Tax collectors were Jews who collected taxes for the Romans and were considered to be traitors.  They always inflated the amount of tax owed so the could skim off the top to the detriment of many poor people.  They would also have poor Israelites beaten and imprisoned for not paying up.  They got very wealthy and were very hated.  They were indeed “sinners”.

The tax collector is standing far of, staring at the ground, beating his breast, and desperately praying, “God, have mercy on me, a sinner.”  He is so full of shame and guilt over what he has intentionally done to God’s people to get rich.  He is sick to death with himself and he has got no way to get the shame and guilt out of his system because the expiation sacrifices were only for unintentional sins.  I don’t know if you’ve ever been sick of yourself for the shit you’ve done (sorry to use that word but it’s fitting) and felt the helplessness of there being no way to make right for what you’ve done. I’ve been there.  All you can do is hope God can heal things.  This broken man certainly was there.

The tax collector’s prayer is interesting.  In our translation it seems he’s begging for mercy, or forgiveness from a judge.  But, the word in Greek isn’t the word they would have used for mercy.  It is the word they used for a sacrifice of expiation.  Literally, he is prayerfully begging, “God, be the sacrifice of expiation for me, a sinner.”  And…that is what God himself did in, through, and as Jesus by his death and resurrection and has applied it to us with the gift of his very self.
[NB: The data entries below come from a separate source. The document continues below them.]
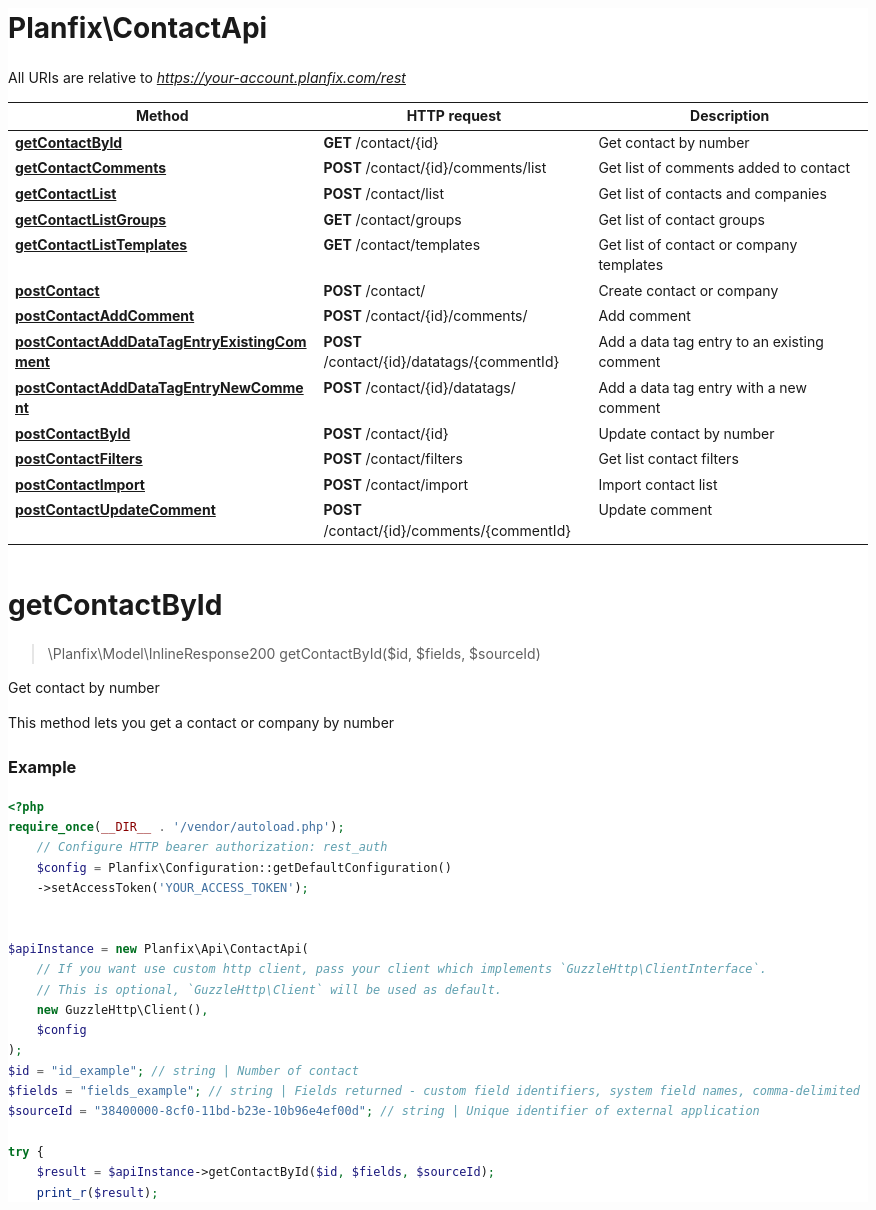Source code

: # Planfix\ContactApi

All URIs are relative to *https://your-account.planfix.com/rest*

Method | HTTP request | Description
------------- | ------------- | -------------
[**getContactById**](ContactApi.md#getcontactbyid) | **GET** /contact/{id} | Get contact by number
[**getContactComments**](ContactApi.md#getcontactcomments) | **POST** /contact/{id}/comments/list | Get list of comments added to contact
[**getContactList**](ContactApi.md#getcontactlist) | **POST** /contact/list | Get list of contacts and companies
[**getContactListGroups**](ContactApi.md#getcontactlistgroups) | **GET** /contact/groups | Get list of contact groups
[**getContactListTemplates**](ContactApi.md#getcontactlisttemplates) | **GET** /contact/templates | Get list of contact or company templates
[**postContact**](ContactApi.md#postcontact) | **POST** /contact/ | Create contact or company
[**postContactAddComment**](ContactApi.md#postcontactaddcomment) | **POST** /contact/{id}/comments/ | Add comment
[**postContactAddDataTagEntryExistingComment**](ContactApi.md#postcontactadddatatagentryexistingcomment) | **POST** /contact/{id}/datatags/{commentId} | Add a data tag entry to an existing comment
[**postContactAddDataTagEntryNewComment**](ContactApi.md#postcontactadddatatagentrynewcomment) | **POST** /contact/{id}/datatags/ | Add a data tag entry with a new comment
[**postContactById**](ContactApi.md#postcontactbyid) | **POST** /contact/{id} | Update contact by number
[**postContactFilters**](ContactApi.md#postcontactfilters) | **POST** /contact/filters | Get list contact filters
[**postContactImport**](ContactApi.md#postcontactimport) | **POST** /contact/import | Import contact list
[**postContactUpdateComment**](ContactApi.md#postcontactupdatecomment) | **POST** /contact/{id}/comments/{commentId} | Update comment

# **getContactById**
> \Planfix\Model\InlineResponse200 getContactById($id, $fields, $sourceId)

Get contact by number

This method lets you get a contact or company by number

### Example
```php
<?php
require_once(__DIR__ . '/vendor/autoload.php');
    // Configure HTTP bearer authorization: rest_auth
    $config = Planfix\Configuration::getDefaultConfiguration()
    ->setAccessToken('YOUR_ACCESS_TOKEN');


$apiInstance = new Planfix\Api\ContactApi(
    // If you want use custom http client, pass your client which implements `GuzzleHttp\ClientInterface`.
    // This is optional, `GuzzleHttp\Client` will be used as default.
    new GuzzleHttp\Client(),
    $config
);
$id = "id_example"; // string | Number of contact
$fields = "fields_example"; // string | Fields returned - custom field identifiers, system field names, comma-delimited
$sourceId = "38400000-8cf0-11bd-b23e-10b96e4ef00d"; // string | Unique identifier of external application

try {
    $result = $apiInstance->getContactById($id, $fields, $sourceId);
    print_r($result);
```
If you have ever been or are mired in the shame and guilt of the shit you have done intentionally or unintentionally, there is healing for that.  Come as you are into the midst of the people of God where dwells God in the power and presence of the Holy Spirit and start crying, start letting it out.  God will come to you and bear it away.  God will let you know you are His beloved child, beloved and forgiven.  And we the people of God won’t judge you.  We will hold you just as you are in the arms of the unconditional love of our Father in heaven to reinforce the love he has for you.  Just come.  Amen.